What I would like, I think, more than to write something that becomes as legendary as Common People (oh yeah we’re back on the Jarvis metaphor) is to know that I wrote or said or did or was something, at some point, that became a part of the best bit of someone else. I want to be what a classic song feels like. I want that more than I want a wedding or a book deal or a law degree. And I want it for you as well, when you think you’re shit.

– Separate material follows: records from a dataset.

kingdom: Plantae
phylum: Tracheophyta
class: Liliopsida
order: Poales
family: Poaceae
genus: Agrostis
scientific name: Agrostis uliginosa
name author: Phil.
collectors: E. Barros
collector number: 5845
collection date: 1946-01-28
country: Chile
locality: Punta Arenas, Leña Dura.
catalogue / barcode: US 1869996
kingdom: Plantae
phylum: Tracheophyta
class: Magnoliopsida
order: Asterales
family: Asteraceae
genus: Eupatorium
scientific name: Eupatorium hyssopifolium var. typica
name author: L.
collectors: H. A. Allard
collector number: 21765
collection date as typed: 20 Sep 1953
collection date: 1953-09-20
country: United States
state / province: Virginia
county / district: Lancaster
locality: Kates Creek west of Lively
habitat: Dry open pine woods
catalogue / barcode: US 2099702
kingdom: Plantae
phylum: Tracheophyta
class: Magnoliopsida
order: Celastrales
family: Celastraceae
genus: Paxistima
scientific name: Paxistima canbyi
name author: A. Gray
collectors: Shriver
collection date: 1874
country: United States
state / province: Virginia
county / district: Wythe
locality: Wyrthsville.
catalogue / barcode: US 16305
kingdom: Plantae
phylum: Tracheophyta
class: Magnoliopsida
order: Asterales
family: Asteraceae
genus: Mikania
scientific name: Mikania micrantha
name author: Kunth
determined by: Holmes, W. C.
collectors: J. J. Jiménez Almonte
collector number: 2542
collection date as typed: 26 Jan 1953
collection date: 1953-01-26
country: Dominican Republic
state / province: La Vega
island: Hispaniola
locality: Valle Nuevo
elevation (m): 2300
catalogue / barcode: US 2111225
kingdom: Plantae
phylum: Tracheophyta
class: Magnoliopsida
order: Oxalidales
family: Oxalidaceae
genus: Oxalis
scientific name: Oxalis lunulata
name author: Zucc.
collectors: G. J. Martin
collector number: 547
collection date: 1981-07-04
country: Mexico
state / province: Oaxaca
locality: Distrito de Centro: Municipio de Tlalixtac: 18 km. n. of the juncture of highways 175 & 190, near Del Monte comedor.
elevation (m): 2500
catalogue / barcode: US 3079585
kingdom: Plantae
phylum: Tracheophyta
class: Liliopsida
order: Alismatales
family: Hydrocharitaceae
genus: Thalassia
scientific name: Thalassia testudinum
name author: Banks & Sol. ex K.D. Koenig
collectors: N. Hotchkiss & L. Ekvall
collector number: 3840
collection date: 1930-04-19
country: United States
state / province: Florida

When I look at the people I know, the funny and fierce and brave and talented and loving people who make me want to do things better, and leave a trace of me in them, and I see how many of them behind the scenes are still feeling like they haven’t ticked off the bucket list, like they’re not enough, like they’re wasting time, I start to think maybe wasting time is kind of the point.
In about 1996 Jarvis did an interview about becoming an Amazing Success And Defying All The Odds in which he said something I’ve never forgotten. Admittedly in this interview he also justified shagging around on his long term girlfriend by saying “if your cock points in a certain direction you follow, because at least it’s an imperative.” (deduct three million feminism points, confiscate Mellotron for a week) but still, it’s worth knowing. He’s never let me down again since so here we go.
He said his plan for life was actually a bit unclear now that he was An Unlikely Success, Future National Treasure and Michael Jackson Antagonist, because life becomes boring if there isn’t always something else just out of your reach. He said, in a nutshell, that people who get whatever they want and achieve all their dreams tend to become boring, bored bastards.
He’s right, you know.
So there’s me, anyway. I’m 34, and I’m a lot less anorexic than I was a year ago. At the point now where it’s like an eroded tooth. All the drama and physical danger and frenzied obsession is gone and it’s exposed the godawful pain that made me do it in the first place. And that’s fine. I’ll live with that. I’ll live with myself til I like her at least a little bit. I’ll live with all of you, and you’ll all leave little traces of yourselves with me that make me better, and if I’m lucky I might do the same for you, I hope.
This has long been a lullaby of mine. It’s basically about how sometimes in all the ways that matter, being average is exactly what you most need to be. Remember that next time you fail or you’re ill or somehow make a tit of yourself. For as the Living God sings, aren’t you happy just to be alive?
Fuck it. Yes. Yes I am. You too, OK?